= Twoje zadanie =
Przepisz słowo w słowo wiersze rekordów zamieszczonych poniżej, zaczynając od samego początku i kończąc na wierszu zawierającym „mensen met spoed”. Uwzględnij oba skrajne wiersze.

Wpisy zbioru danych
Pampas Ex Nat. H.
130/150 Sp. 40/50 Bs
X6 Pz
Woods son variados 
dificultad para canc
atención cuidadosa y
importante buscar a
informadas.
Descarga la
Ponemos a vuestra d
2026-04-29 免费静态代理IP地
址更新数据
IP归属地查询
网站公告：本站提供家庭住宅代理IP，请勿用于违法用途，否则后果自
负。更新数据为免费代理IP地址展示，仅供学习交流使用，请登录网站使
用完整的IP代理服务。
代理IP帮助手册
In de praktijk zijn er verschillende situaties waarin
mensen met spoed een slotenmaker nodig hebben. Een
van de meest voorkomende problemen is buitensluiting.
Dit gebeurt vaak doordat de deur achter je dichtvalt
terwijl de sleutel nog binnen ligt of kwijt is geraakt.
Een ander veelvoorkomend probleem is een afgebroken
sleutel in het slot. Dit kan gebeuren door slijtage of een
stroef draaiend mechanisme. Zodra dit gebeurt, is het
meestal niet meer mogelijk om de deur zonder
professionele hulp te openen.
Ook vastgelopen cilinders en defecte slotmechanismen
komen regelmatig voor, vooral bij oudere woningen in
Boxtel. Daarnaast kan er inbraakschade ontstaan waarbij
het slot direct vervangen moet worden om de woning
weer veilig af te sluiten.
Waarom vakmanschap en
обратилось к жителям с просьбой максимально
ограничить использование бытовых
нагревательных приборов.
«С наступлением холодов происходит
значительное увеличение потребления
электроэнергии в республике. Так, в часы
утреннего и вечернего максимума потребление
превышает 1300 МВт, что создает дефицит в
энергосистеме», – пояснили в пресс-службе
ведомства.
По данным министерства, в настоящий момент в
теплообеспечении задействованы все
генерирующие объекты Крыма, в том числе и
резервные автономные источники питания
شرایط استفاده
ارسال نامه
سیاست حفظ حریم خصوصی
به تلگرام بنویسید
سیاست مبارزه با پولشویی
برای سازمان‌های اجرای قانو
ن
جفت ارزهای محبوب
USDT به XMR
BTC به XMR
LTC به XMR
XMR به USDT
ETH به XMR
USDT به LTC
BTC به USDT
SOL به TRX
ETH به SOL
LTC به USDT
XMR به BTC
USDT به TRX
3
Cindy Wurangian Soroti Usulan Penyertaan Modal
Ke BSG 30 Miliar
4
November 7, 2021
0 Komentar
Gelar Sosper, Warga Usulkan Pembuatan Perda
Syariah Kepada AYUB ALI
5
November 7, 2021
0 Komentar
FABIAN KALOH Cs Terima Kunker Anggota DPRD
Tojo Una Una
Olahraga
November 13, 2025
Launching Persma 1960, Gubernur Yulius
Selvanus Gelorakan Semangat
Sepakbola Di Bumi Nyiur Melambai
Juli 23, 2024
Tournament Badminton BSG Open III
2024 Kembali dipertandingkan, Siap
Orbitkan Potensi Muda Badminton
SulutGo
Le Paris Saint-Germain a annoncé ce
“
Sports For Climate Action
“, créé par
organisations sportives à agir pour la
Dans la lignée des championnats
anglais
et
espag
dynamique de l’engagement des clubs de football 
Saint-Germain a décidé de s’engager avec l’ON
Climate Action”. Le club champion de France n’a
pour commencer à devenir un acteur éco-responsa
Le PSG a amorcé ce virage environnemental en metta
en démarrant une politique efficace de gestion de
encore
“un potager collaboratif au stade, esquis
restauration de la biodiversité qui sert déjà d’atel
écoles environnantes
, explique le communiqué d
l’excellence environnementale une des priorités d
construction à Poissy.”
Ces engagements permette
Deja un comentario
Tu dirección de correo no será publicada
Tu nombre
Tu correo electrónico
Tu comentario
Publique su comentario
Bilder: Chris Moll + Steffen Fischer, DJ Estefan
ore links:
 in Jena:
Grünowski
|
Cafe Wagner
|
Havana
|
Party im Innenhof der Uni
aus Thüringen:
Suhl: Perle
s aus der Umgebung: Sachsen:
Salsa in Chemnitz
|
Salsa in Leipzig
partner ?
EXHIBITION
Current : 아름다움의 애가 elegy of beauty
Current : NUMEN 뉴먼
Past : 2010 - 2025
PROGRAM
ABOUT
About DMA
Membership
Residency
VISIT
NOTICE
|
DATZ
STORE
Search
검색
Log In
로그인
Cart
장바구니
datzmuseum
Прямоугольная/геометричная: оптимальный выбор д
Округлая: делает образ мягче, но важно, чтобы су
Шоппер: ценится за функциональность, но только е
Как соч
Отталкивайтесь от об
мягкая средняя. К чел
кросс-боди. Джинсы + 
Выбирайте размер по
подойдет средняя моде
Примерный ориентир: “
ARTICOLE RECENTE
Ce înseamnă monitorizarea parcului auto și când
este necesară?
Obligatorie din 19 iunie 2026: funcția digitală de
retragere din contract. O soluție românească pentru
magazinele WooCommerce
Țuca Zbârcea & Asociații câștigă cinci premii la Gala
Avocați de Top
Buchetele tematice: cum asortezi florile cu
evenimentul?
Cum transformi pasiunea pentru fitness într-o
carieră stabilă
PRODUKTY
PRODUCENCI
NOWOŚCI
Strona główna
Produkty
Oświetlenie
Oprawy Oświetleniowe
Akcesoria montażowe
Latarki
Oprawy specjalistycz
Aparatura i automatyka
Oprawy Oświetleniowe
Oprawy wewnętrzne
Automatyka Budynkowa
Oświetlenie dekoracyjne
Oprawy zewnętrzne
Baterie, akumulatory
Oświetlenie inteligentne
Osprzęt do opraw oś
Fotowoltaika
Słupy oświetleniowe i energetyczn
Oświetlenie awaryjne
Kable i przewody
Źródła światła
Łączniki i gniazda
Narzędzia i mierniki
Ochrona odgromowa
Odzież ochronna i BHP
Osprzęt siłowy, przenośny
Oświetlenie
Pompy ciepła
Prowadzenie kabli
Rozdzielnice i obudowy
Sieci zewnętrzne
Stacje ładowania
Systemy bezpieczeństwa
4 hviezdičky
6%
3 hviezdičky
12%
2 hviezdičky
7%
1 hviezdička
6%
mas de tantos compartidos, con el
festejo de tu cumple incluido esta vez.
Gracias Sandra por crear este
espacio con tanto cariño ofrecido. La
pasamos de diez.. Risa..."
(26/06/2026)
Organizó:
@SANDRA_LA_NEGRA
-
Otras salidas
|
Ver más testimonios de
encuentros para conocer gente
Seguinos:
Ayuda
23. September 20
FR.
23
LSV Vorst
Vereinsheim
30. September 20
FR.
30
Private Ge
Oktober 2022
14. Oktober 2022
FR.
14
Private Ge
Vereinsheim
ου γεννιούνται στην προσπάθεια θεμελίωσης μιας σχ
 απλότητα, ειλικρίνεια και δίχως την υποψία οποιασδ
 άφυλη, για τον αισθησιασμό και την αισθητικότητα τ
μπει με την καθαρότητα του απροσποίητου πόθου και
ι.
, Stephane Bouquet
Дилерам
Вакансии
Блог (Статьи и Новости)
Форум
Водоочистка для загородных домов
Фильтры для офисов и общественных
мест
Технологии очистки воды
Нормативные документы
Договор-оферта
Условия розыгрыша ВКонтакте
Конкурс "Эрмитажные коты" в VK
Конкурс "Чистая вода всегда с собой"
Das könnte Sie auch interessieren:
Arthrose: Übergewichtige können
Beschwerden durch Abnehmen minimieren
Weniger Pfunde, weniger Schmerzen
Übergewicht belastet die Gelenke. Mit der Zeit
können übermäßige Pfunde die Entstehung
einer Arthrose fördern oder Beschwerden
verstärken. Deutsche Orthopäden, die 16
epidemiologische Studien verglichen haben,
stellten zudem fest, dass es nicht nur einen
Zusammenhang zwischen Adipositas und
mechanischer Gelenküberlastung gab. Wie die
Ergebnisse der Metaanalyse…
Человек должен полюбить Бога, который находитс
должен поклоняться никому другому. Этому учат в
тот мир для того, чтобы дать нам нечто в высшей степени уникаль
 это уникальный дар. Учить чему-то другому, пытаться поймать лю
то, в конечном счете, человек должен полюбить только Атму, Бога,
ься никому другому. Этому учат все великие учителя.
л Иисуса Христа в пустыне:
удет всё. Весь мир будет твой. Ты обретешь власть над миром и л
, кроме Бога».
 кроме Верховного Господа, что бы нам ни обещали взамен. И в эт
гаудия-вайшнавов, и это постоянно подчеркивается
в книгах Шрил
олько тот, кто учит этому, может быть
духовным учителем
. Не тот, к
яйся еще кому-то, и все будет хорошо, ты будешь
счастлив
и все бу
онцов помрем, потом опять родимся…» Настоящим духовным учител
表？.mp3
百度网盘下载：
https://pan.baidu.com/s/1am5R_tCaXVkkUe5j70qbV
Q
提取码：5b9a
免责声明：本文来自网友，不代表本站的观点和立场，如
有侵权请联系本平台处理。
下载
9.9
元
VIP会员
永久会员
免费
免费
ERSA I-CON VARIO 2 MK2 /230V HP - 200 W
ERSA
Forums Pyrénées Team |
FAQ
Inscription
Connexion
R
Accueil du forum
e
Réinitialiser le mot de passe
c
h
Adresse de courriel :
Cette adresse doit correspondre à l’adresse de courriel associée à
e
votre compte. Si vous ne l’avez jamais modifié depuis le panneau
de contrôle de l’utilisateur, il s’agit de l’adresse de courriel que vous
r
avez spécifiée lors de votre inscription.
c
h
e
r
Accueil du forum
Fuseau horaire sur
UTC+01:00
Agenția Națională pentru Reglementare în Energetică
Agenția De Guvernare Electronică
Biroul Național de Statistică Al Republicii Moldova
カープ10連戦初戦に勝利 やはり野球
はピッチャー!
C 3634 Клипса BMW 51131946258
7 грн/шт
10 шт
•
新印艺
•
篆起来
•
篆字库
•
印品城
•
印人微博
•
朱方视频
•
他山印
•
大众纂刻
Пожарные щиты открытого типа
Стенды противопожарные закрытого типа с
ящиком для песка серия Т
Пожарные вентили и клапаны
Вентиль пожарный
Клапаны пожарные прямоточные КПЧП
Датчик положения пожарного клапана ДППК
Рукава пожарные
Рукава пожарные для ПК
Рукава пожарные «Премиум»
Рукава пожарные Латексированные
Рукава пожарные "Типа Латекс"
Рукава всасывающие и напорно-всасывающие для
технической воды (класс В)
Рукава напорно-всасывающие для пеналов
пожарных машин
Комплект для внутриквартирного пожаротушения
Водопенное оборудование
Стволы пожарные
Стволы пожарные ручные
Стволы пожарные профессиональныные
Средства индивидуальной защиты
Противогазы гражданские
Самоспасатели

= Rozwiązane zadanie =
Pampas Ex Nat. H.
130/150 Sp. 40/50 Bs
X6 Pz
Woods son variados 
dificultad para canc
atención cuidadosa y
importante buscar a
informadas.
Descarga la
Ponemos a vuestra d
2026-04-29 免费静态代理IP地
址更新数据
IP归属地查询
网站公告：本站提供家庭住宅代理IP，请勿用于违法用途，否则后果自
负。更新数据为免费代理IP地址展示，仅供学习交流使用，请登录网站使
用完整的IP代理服务。
代理IP帮助手册
In de praktijk zijn er verschillende situaties waarin
mensen met spoed een slotenmaker nodig hebben. Een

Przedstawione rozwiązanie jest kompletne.